Ingesting BigQuery Data into Workers AI

Last reviewed: about 2 months ago

Introduction

You can connect a Cloudflare Worker to get data from Google BigQuery and pass it to Workers AI, to run AI Models, powered by serverless GPUs. This will allow you to enhance data with AI-generated responses, such as detecting the sentiment score of some text or generating tags for an article. This document describes a simple way to get started if you are looking to give Workers AI a try and see how the new and different AI models would perform with your data hosted in BigQuery.

User-based approach

This version of the integration is aimed at workflows that require interaction with users to fetch data or generate ad-hoc reports.

Figure 1: Ingesting Google BigQuery Data into Workers AI (user-based)
Figure 1: Ingesting Google BigQuery Data into Workers AI (user-based)
  1. A user makes a request to a Worker endpoint. (Which can optionally incorporate Access in front of it to authenticate users).
  2. Worker fetches securely stored Google Cloud Platform service account information such as service key and generates a JSON Web Token to issue an authenticated API request to BigQuery.
  3. Worker receives the data from BigQuery and transforms it into a format that will make it easier to iterate when interacting with Workers AI.
  4. Using its native integration with Workers AI, the Worker forwards the data from BigQuery which is then run against one of Cloudflare's hosted AI models.
  5. The original data retrieved from BigQuery alongside the AI-generated information is returned to the user as a response to the request initiated in step 1.

Cron-triggered approach

For periodic or longer workflows, you may opt for a batch approach.
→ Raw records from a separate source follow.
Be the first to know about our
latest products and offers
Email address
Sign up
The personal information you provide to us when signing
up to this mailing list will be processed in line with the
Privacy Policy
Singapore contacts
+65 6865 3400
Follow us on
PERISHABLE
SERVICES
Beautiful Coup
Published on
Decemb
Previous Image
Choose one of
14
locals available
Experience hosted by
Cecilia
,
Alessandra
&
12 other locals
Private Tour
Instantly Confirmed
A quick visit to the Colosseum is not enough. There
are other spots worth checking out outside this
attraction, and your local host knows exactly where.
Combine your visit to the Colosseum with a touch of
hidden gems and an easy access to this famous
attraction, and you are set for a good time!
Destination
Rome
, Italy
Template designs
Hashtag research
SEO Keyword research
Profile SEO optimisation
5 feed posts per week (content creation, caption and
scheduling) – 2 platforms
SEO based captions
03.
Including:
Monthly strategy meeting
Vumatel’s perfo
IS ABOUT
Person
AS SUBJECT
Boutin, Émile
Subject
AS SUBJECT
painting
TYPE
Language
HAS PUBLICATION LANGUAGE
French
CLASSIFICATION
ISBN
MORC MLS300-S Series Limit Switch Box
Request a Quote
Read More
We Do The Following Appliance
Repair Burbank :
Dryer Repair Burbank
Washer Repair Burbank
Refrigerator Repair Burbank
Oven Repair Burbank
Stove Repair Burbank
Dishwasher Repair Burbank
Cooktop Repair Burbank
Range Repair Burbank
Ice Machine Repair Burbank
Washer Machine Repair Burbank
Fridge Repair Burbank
This diagram also explores more products where you can use the data ingested from BigQuery. It relies on Cron Triggers, which are built into the Developer Platform and available for free when using Workers to schedule initialization of workloads.
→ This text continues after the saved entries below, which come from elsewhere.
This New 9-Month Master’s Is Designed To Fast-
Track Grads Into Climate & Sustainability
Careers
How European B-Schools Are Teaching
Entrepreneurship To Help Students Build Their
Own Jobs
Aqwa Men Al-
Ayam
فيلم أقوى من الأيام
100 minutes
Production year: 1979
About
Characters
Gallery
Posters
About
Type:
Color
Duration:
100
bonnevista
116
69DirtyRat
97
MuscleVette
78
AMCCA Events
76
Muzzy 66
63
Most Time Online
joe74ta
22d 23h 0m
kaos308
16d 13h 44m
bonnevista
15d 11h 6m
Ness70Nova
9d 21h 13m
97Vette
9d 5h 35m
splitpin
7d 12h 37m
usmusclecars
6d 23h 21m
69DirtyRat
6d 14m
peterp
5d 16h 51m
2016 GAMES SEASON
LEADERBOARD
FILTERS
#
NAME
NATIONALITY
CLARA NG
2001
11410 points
Figure 2: Ingesting Google BigQuery Data into Workers AI (cron-triggered)
Figure 2: Ingesting Google BigQuery Data into Workers AI (cron-triggered)
  1. A Cron Trigger invokes the Worker without any user interaction.
  2. Worker fetches securely stored Google Cloud Platform service account information such as service key and generates a JSON Web Token to issue an authenticated API request to BigQuery.
  3. Worker receives the data from BigQuery and transforms it into a format that will make it easier to iterate when interacting with Workers AI.
  4. Using its native integration with Workers AI, the Worker forwards the data from BigQuery to generate some content related to it.
  5. Optionally, you can store the BigQuery data and the AI-generated data in a variety of different Cloudflare services.
    • Into D1, a SQL database.
    • If in step four you used Workers AI to generate embeddings, you can store them in Vectorize. To learn more about this type of solution, please consider reviewing the reference architecture diagram on Retrieval Augmented Generation.
    • To Workers KV if the output of your data will be stored and consumed in a key/value fashion.
    • If you prefer to save the data fetched from BigQuery and Workers AI into objects (such as images, files, JSONs), you can use R2, our egress-free object storage to do so.
  6. You can set up an integration so a system or a user gets notified whenever a new result is available or if an error occurs. It's also worth mentioning that Workers by themselves can already provide additional observability.
    • Sending an email with all the data retrieved and generated in the previous step is possible using Email Routing.
    • Since Workers allows you to issue HTTP requests, you can notify a webhook or API endpoint once the process finishes or if there's an error.